YOUR OBJECTIVE:
Leaving the pictures aside, repeat the entries exactly.

SUPPLIED MATERIAL:
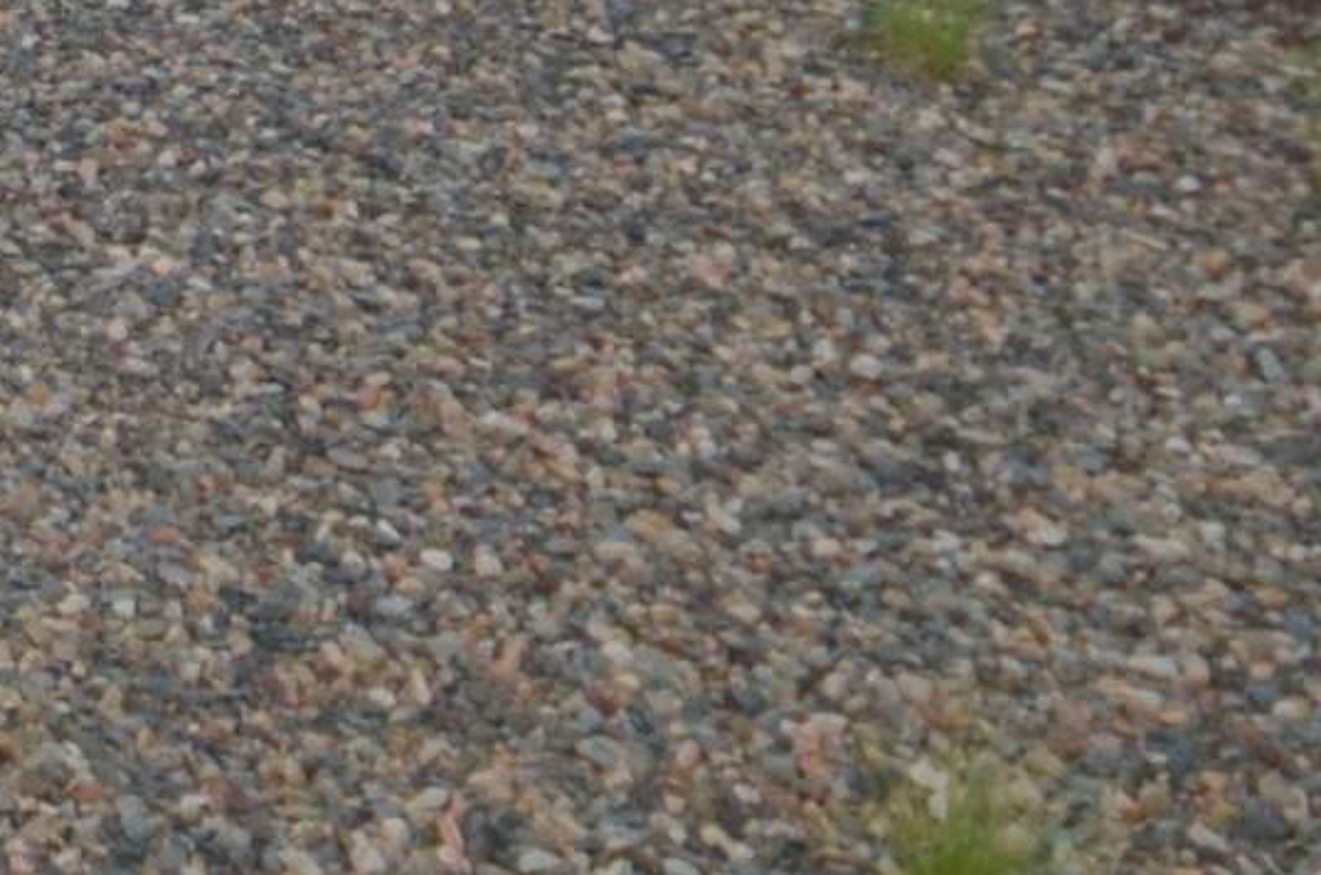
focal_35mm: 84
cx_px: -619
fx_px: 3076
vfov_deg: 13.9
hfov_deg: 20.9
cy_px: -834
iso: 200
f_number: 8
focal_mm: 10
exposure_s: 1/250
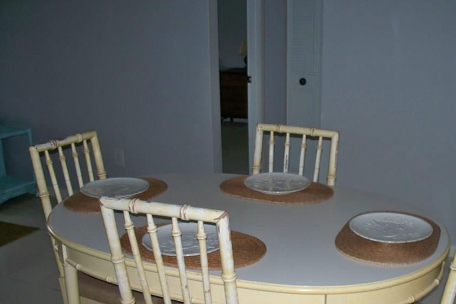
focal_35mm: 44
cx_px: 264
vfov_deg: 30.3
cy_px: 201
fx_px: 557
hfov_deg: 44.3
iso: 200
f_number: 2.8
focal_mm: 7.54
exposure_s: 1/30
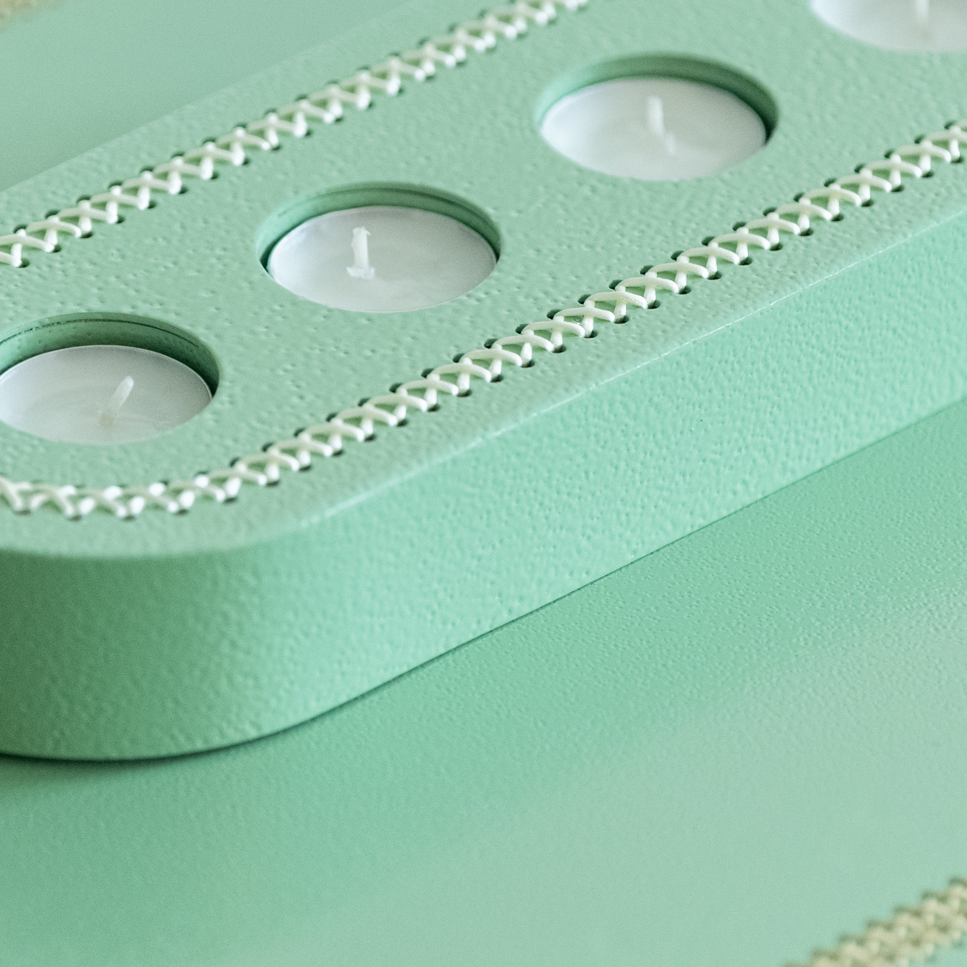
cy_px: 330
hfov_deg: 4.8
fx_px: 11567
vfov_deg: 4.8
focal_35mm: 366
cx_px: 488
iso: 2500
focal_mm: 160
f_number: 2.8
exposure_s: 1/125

SOLVED PROBLEM:
focal_35mm: 84
cx_px: -619
fx_px: 3076
vfov_deg: 13.9
hfov_deg: 20.9
cy_px: -834
iso: 200
f_number: 8
focal_mm: 10
exposure_s: 1/250
focal_35mm: 44
cx_px: 264
vfov_deg: 30.3
cy_px: 201
fx_px: 557
hfov_deg: 44.3
iso: 200
f_number: 2.8
focal_mm: 7.54
exposure_s: 1/30
cy_px: 330
hfov_deg: 4.8
fx_px: 11567
vfov_deg: 4.8
focal_35mm: 366
cx_px: 488
iso: 2500
focal_mm: 160
f_number: 2.8
exposure_s: 1/125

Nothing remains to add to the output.